-- Begin Task data --

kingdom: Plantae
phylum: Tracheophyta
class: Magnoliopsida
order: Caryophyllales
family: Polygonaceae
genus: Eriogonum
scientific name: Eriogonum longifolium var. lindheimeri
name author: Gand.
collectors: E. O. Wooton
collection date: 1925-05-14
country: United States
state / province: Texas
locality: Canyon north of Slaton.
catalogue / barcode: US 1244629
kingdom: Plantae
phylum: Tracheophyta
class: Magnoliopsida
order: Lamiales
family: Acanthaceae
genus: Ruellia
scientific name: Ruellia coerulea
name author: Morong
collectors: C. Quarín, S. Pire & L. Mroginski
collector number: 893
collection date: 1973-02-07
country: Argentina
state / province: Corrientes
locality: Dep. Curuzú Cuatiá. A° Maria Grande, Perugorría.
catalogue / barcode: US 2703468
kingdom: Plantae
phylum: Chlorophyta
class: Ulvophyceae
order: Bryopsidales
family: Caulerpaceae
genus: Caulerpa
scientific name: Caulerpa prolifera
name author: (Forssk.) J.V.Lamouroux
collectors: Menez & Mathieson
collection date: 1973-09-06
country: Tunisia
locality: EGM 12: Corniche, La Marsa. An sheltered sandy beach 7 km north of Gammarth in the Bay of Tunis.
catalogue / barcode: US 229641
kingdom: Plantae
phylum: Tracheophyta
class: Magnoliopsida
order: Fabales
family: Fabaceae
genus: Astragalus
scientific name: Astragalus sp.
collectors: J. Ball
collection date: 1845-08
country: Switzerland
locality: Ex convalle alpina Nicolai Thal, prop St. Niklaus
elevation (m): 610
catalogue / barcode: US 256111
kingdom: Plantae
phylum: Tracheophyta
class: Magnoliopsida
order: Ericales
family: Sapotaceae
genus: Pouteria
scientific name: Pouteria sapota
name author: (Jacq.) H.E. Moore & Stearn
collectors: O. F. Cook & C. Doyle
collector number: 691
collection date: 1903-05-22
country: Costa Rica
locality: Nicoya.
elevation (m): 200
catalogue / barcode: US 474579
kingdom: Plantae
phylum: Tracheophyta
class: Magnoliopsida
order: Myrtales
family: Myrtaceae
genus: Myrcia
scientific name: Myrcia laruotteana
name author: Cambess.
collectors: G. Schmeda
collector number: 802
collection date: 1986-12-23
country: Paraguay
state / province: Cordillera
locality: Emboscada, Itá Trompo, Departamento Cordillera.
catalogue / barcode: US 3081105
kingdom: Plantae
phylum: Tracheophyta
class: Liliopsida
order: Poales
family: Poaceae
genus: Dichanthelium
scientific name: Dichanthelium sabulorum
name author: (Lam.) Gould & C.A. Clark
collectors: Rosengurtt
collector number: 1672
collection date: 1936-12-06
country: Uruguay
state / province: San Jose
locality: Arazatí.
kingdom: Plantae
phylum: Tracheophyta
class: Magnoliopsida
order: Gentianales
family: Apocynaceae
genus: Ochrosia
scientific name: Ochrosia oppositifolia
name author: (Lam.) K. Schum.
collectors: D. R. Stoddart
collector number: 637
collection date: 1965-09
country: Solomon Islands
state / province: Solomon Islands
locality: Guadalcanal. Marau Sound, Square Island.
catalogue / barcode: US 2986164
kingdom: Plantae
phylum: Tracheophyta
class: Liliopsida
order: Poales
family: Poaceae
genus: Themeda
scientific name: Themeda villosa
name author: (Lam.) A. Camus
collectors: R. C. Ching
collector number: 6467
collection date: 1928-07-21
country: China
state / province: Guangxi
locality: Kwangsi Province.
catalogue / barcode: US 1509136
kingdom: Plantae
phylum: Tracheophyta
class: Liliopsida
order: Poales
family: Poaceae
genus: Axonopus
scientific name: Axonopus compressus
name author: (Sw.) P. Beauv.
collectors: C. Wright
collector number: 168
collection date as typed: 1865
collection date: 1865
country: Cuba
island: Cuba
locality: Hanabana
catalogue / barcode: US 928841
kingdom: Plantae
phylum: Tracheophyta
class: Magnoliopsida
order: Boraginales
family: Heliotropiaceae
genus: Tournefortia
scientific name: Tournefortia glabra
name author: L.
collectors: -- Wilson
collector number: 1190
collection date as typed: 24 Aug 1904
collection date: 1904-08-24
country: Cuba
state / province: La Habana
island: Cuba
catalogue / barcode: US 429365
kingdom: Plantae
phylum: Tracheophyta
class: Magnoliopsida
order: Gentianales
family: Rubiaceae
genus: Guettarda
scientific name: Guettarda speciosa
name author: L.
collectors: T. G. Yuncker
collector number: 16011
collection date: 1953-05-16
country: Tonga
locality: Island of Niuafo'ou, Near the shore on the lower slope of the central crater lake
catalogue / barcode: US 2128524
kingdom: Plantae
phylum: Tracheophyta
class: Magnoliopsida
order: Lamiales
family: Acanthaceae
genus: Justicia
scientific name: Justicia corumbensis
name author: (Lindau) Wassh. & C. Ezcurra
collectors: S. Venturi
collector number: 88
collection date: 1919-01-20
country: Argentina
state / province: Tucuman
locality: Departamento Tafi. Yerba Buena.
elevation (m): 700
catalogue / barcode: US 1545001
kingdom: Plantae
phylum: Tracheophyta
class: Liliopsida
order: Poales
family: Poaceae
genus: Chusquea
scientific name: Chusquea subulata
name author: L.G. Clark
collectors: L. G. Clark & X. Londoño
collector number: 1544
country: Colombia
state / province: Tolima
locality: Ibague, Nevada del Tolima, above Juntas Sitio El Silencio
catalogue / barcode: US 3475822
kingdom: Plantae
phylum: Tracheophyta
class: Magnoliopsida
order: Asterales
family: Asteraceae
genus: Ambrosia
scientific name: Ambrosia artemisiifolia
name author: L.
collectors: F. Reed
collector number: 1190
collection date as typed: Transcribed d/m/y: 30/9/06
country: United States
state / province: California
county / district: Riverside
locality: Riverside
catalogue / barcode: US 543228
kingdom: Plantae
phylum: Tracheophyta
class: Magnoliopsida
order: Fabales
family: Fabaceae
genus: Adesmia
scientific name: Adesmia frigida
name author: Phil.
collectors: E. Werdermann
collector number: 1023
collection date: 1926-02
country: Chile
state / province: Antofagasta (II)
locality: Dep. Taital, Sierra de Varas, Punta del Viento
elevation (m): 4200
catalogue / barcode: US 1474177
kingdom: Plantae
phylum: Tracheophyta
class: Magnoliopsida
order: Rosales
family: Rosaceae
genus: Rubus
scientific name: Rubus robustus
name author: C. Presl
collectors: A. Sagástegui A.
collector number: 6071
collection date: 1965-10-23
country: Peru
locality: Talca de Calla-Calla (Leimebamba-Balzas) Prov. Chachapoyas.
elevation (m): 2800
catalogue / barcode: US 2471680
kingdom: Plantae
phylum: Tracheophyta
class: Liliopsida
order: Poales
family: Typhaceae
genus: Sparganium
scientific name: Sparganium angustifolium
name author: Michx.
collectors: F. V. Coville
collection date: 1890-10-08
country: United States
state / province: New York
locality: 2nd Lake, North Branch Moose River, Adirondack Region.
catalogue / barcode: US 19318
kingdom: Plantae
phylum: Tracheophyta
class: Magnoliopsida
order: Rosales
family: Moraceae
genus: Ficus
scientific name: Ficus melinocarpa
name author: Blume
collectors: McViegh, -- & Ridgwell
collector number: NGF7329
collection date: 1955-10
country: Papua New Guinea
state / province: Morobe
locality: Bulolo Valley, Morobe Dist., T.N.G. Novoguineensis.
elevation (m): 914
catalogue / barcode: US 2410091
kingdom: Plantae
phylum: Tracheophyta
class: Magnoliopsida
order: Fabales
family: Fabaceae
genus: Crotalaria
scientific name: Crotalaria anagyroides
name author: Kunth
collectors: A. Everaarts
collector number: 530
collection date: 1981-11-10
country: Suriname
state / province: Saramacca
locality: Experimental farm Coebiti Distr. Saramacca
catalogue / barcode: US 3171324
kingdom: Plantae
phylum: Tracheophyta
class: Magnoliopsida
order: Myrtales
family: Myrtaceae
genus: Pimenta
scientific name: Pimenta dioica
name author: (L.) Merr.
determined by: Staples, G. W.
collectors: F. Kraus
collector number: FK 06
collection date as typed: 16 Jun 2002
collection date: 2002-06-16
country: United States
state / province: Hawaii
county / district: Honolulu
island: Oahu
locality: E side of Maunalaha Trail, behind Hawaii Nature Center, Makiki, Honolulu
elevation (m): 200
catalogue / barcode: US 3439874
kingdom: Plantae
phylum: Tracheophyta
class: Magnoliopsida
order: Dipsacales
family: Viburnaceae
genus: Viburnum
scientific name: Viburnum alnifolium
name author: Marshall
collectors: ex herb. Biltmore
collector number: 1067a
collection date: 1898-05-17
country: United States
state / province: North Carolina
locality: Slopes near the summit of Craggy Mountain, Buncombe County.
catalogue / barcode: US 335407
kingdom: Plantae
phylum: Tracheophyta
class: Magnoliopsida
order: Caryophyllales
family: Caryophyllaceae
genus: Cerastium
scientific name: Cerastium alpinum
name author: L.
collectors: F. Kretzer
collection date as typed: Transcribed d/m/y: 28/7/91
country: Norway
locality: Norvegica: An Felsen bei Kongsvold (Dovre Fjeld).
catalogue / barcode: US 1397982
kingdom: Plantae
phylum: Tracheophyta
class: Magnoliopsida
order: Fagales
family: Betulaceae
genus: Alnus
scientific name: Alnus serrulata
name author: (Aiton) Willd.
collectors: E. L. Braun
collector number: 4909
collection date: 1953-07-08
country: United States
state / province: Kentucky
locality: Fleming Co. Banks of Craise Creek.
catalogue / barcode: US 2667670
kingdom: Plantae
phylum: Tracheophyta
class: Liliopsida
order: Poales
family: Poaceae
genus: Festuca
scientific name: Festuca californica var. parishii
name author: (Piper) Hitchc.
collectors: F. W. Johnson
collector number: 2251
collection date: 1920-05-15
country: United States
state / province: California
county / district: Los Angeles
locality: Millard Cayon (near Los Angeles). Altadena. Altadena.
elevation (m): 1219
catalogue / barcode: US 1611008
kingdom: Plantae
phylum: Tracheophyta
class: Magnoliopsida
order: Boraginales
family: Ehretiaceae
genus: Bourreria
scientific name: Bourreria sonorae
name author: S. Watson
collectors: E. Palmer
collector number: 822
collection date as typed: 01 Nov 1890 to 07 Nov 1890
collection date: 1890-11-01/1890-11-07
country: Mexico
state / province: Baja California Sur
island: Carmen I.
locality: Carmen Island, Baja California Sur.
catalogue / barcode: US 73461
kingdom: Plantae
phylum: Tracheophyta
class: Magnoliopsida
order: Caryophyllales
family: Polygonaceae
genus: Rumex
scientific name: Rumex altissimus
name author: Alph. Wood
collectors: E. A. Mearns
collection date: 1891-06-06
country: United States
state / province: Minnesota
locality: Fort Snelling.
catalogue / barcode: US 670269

-- End Task data --

● Exercise task
Turn the listing lines starting at the line containing "state / province: Tucuman" and ending at the line containing "scientific name: Chusquea subulata" into a Markdown table with the columns Row and Line, leaving out any blank lines.

● Written response
| Row | Line |
|---|---|
| 1 | state / province: Tucuman |
| 2 | locality: Departamento Tafi. Yerba Buena. |
| 3 | elevation (m): 700 |
| 4 | catalogue / barcode: US 1545001 |
| 5 | kingdom: Plantae |
| 6 | phylum: Tracheophyta |
| 7 | class: Liliopsida |
| 8 | order: Poales |
| 9 | family: Poaceae |
| 10 | genus: Chusquea |
| 11 | scientific name: Chusquea subulata |